Yazarın Odası: Gökçe Gündüç | Meltem Dağcı

Aralık 11, 2025

Yazarın Odası: Gökçe Gündüç | Meltem Dağcı

Edebiyatçıların yaşamlarını, yazdıkları mekânları, son zamanlarda okuduğu kitapları bu defa yakınlarının gözünden mercek altına almaya çalıştık.Yazar Gökçe Gündüç’ü, eşi Burak Kılyaran ile konuştuk.

1)Yazılarını nerede yazar? Yazarken denk geldiğinizde o an yaşadığınız ilginç bir anınız oldu mu?

Yazılarını, evdeyse aynı zamanda kütüphanesinin de bulunduğu çalışma odasında, işyerindeyse aciliyeti olmayan bütün işlerini bir kenara itip ekranın arkasına gizlenerek yazar. Yazıya yoğunlaştığı zamanlarda gecenin geç saatlerine kadar çalışma odasına kapanır. Kızımız ve ben biliriz ki, öykü zihninde olgunlaşmıştır ve o artık bambaşka bir dünyadadır. Bir şey sormam gerekirse, “Şu anda yazıyorum” der; ben de sessizce odadan çıkarım.

2) Eşinizle yazı/okuma üzerine neler paylaşırsınız?

Yazının Gökçe’nin hayatında ne kadar büyük bir yer tuttuğunu biliyorum.
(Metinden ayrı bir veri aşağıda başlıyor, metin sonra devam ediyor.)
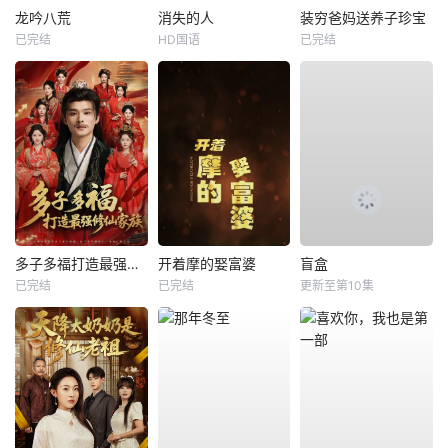
龙吟八荒
消失的人
装穷爸妈送养子珍宝
已完结
HD国语
已完结
多子多福打造最强修仙家族
开着摩的娶富婆
盲盒
已完结
已完结
更新至第10集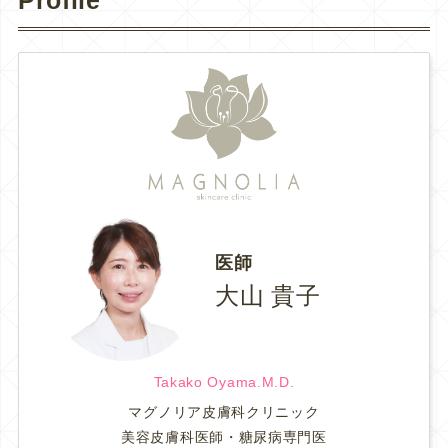
Profile
医師
大山 貴子
Takako Oyama.M.D.
マグノリア皮膚科クリニック
美容皮膚科医師・糖尿病専門医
Yaşamın eksik bıraktığı anlama ve bütünlüğe böyle ulaştığını söyler hep. Aramızdaki iş bölümünde benim görevim, ona bu alanı ve zamanı tanımak. Bu yüzden o yazarken genellikle sessiz kalırım. Okuduğu kitaplarda onu heyecanlandıran kısımlar üzerine ise sık sık konuşuruz.

3)Yazdıklarıyla ilgili sizden ne tür fikir/ öneri alır?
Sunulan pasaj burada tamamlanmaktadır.